Print each of the records below, leaving every word as it is.

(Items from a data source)
>>

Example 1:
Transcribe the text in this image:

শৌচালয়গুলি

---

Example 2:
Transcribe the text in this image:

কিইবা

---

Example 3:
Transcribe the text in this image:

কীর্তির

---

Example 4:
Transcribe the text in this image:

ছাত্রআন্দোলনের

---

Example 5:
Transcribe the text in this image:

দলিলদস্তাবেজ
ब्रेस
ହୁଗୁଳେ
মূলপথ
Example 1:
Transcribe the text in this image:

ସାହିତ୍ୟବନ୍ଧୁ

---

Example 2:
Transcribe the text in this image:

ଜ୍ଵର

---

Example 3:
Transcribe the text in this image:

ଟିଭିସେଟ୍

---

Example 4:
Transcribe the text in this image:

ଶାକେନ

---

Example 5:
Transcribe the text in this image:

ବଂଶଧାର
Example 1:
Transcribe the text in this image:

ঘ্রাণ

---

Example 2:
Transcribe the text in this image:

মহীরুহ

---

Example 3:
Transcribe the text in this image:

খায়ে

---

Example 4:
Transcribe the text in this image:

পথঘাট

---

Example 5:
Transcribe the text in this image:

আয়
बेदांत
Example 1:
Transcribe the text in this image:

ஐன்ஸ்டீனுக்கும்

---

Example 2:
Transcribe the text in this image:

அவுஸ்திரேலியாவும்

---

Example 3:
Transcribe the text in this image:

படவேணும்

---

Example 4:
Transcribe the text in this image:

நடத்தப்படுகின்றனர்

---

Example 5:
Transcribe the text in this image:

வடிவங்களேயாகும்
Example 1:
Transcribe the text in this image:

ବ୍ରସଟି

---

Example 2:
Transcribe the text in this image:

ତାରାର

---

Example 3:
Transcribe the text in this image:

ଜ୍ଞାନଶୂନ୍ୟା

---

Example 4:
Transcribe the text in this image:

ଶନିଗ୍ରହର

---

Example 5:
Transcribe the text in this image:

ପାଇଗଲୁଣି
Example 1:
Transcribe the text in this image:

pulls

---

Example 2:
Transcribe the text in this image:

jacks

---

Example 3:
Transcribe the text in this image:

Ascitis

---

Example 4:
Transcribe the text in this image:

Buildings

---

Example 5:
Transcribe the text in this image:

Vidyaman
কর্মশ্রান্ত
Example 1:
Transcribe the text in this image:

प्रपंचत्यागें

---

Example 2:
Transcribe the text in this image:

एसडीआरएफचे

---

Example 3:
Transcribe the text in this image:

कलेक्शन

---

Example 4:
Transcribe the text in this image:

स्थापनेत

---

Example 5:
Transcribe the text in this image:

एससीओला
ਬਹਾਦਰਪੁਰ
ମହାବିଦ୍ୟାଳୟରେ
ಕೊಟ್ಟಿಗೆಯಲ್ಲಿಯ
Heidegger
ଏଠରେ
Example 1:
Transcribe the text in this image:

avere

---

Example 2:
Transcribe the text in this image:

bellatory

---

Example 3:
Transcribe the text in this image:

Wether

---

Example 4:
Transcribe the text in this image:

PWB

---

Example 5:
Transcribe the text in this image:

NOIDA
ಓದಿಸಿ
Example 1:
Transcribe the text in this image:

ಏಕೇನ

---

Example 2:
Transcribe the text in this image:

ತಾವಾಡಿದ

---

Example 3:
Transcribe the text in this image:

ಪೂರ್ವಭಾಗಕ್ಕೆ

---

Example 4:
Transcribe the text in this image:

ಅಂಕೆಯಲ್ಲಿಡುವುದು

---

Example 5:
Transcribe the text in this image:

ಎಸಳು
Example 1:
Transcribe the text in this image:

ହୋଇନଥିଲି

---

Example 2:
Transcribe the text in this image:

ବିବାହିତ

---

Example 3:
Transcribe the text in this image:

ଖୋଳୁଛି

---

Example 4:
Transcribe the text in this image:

<<

*RESULT OF THIS TASK:*
Example 1:
Transcribe the text in this image:

শৌচালয়গুলি

---

Example 2:
Transcribe the text in this image:

কিইবা

---

Example 3:
Transcribe the text in this image:

কীর্তির

---

Example 4:
Transcribe the text in this image:

ছাত্রআন্দোলনের

---

Example 5:
Transcribe the text in this image:

দলিলদস্তাবেজ
ब्रेस
ହୁଗୁଳେ
মূলপথ
Example 1:
Transcribe the text in this image:

ସାହିତ୍ୟବନ୍ଧୁ

---

Example 2:
Transcribe the text in this image:

ଜ୍ଵର

---

Example 3:
Transcribe the text in this image:

ଟିଭିସେଟ୍

---

Example 4:
Transcribe the text in this image:

ଶାକେନ

---

Example 5:
Transcribe the text in this image:

ବଂଶଧାର
Example 1:
Transcribe the text in this image:

ঘ্রাণ

---

Example 2:
Transcribe the text in this image:

মহীরুহ

---

Example 3:
Transcribe the text in this image:

খায়ে

---

Example 4:
Transcribe the text in this image:

পথঘাট

---

Example 5:
Transcribe the text in this image:

আয়
बेदांत
Example 1:
Transcribe the text in this image:

ஐன்ஸ்டீனுக்கும்

---

Example 2:
Transcribe the text in this image:

அவுஸ்திரேலியாவும்

---

Example 3:
Transcribe the text in this image:

படவேணும்

---

Example 4:
Transcribe the text in this image:

நடத்தப்படுகின்றனர்

---

Example 5:
Transcribe the text in this image:

வடிவங்களேயாகும்
Example 1:
Transcribe the text in this image:

ବ୍ରସଟି

---

Example 2:
Transcribe the text in this image:

ତାରାର

---

Example 3:
Transcribe the text in this image:

ଜ୍ଞାନଶୂନ୍ୟା

---

Example 4:
Transcribe the text in this image:

ଶନିଗ୍ରହର

---

Example 5:
Transcribe the text in this image:

ପାଇଗଲୁଣି
Example 1:
Transcribe the text in this image:

pulls

---

Example 2:
Transcribe the text in this image:

jacks

---

Example 3:
Transcribe the text in this image:

Ascitis

---

Example 4:
Transcribe the text in this image:

Buildings

---

Example 5:
Transcribe the text in this image:

Vidyaman
কর্মশ্রান্ত
Example 1:
Transcribe the text in this image:

प्रपंचत्यागें

---

Example 2:
Transcribe the text in this image:

एसडीआरएफचे

---

Example 3:
Transcribe the text in this image:

कलेक्शन

---

Example 4:
Transcribe the text in this image:

स्थापनेत

---

Example 5:
Transcribe the text in this image:

एससीओला
ਬਹਾਦਰਪੁਰ
ମହାବିଦ୍ୟାଳୟରେ
ಕೊಟ್ಟಿಗೆಯಲ್ಲಿಯ
Heidegger
ଏଠରେ
Example 1:
Transcribe the text in this image:

avere

---

Example 2:
Transcribe the text in this image:

bellatory

---

Example 3:
Transcribe the text in this image:

Wether

---

Example 4:
Transcribe the text in this image:

PWB

---

Example 5:
Transcribe the text in this image:

NOIDA
ಓದಿಸಿ
Example 1:
Transcribe the text in this image:

ಏಕೇನ

---

Example 2:
Transcribe the text in this image:

ತಾವಾಡಿದ

---

Example 3:
Transcribe the text in this image:

ಪೂರ್ವಭಾಗಕ್ಕೆ

---

Example 4:
Transcribe the text in this image:

ಅಂಕೆಯಲ್ಲಿಡುವುದು

---

Example 5:
Transcribe the text in this image:

ಎಸಳು
Example 1:
Transcribe the text in this image:

ହୋଇନଥିଲି

---

Example 2:
Transcribe the text in this image:

ବିବାହିତ

---

Example 3:
Transcribe the text in this image:

ଖୋଳୁଛି

---

Example 4:
Transcribe the text in this image:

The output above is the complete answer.